On Cilium 2.0: no timeline; motivations include technical debt from long “seamless upgrades” and new Kubernetes needs for virtualization; no 2.0/10.0 branding for marketing alone—presenter view. Liz previewed future eCHO episodes may cover 1.19 features and cloud-native outlook—that is show scheduling, not a release commitment.
Resources
Unverified Boundaries (Read With Care)#
- Full community survey rankings, on-screen enterprise list vs real adoption rates
- Exact definitions behind P02 figures: 546k contributions, 82 countries, 50k PRs, CNCF “second”

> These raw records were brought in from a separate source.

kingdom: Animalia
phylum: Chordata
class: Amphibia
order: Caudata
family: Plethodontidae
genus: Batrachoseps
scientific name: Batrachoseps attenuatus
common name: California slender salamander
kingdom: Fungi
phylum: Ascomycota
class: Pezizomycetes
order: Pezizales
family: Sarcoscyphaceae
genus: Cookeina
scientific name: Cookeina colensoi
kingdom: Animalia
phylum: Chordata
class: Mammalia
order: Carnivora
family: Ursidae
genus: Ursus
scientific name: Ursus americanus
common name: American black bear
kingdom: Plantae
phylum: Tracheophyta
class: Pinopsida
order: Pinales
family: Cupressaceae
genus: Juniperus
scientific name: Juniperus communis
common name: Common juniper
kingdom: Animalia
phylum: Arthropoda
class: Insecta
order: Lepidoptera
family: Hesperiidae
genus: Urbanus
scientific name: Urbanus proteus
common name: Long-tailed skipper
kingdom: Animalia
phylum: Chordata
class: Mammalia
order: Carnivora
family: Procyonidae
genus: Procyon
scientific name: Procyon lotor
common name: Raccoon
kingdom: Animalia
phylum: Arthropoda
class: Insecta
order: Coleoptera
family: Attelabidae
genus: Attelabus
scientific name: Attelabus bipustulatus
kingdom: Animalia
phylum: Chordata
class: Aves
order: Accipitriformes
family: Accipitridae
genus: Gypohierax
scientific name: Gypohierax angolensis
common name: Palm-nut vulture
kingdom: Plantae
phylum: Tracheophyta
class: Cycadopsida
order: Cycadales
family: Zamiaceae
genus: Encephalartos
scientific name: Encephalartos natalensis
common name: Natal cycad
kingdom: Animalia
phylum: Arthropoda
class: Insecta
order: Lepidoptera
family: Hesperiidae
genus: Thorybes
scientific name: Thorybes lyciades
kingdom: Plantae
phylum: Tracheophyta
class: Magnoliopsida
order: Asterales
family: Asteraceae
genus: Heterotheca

- Big TCP 256K vs docs 192k; ztunnel + Cluster Mesh spoken vs docs mutual exclusion
- Enterprise L7 eBPF parser, Cilium 2.0 timing and motivations, Quake3/Datadog/Android anecdotes
- Complete timeline of IPv6-only early releases
If you only care about paths you can verify hands-on: install 1.19 via OCI → cilium-dbg status for Host Routing / BIG TCP / BandwidthManager → enable ztunnel or BGP as needed, and use the table above to separate “documentation” from “what was said on this show.”